▶ [Dataset entries]:
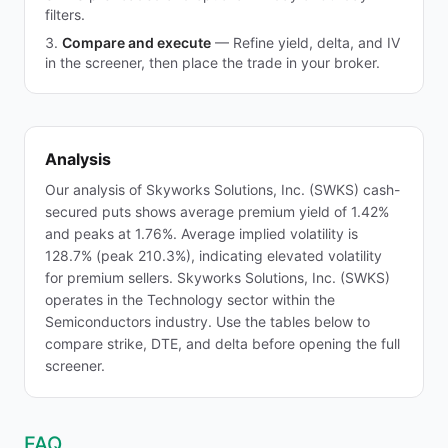
filters.
Compare and execute
—
Refine yield, delta, and IV
in the screener, then place the trade in your broker.
Analysis
Our analysis of Skyworks Solutions, Inc. (SWKS) cash-
secured puts shows average premium yield of 1.42%
and peaks at 1.76%. Average implied volatility is
128.7% (peak 210.3%), indicating elevated volatility
for premium sellers. Skyworks Solutions, Inc. (SWKS)
operates in the Technology sector within the
Semiconductors industry. Use the tables below to
compare strike, DTE, and delta before opening the full
screener.
FAQ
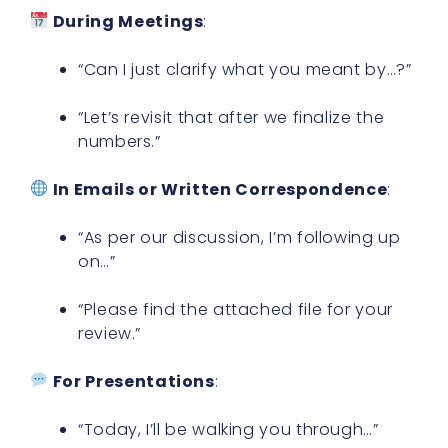
During Meetings
:
“Can I just clarify what you meant by…?”
“Let’s revisit that after we finalize the
numbers.”
In Emails or Written Correspondence
:
“As per our discussion, I’m following up
on…”
“Please find the attached file for your
review.”
For Presentations
:
“Today, I’ll be walking you through…”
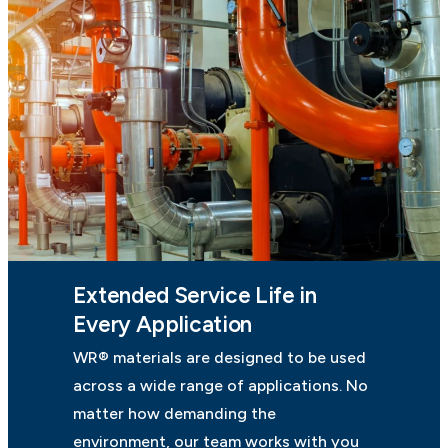
Extended Service Life in
Every Application
WR® materials are designed to be used
across a wide range of applications. No
matter how demanding the
environment, our team works with you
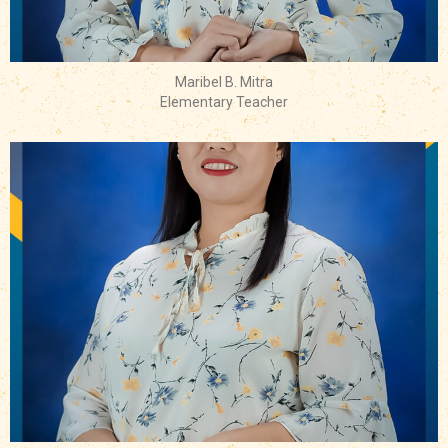
Maribel B. Mitra
Elementary Teacher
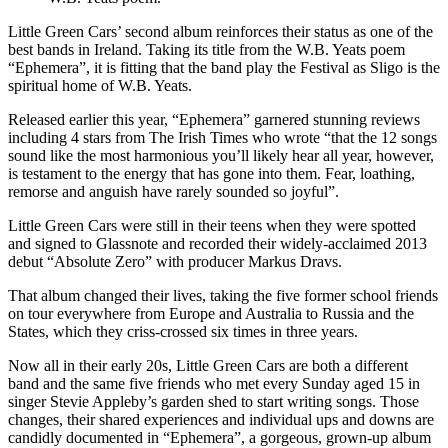
Little Green Cars’ second album reinforces their status as one of the
best bands in Ireland. Taking its title from the W.B. Yeats poem
“Ephemera”, it is fitting that the band play the Festival as Sligo is the
spiritual home of W.B. Yeats.
Released earlier this year, “Ephemera” garnered stunning reviews
including 4 stars from The Irish Times who wrote “that the 12 songs
sound like the most harmonious you’ll likely hear all year, however,
is testament to the energy that has gone into them. Fear, loathing,
remorse and anguish have rarely sounded so joyful”.
Little Green Cars were still in their teens when they were spotted
and signed to Glassnote and recorded their widely-acclaimed 2013
debut “Absolute Zero” with producer Markus Dravs.
That album changed their lives, taking the five former school friends
on tour everywhere from Europe and Australia to Russia and the
States, which they criss-crossed six times in three years.
Now all in their early 20s, Little Green Cars are both a different
band and the same five friends who met every Sunday aged 15 in
singer Stevie Appleby’s garden shed to start writing songs. Those
changes, their shared experiences and individual ups and downs are
candidly documented in “Ephemera”, a gorgeous, grown-up album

▶ [Problem description]: Copy each line in the data that holds the word "yield".

▶ [Written response]:
Refine yield, delta, and IV
secured puts shows average premium yield of 1.42%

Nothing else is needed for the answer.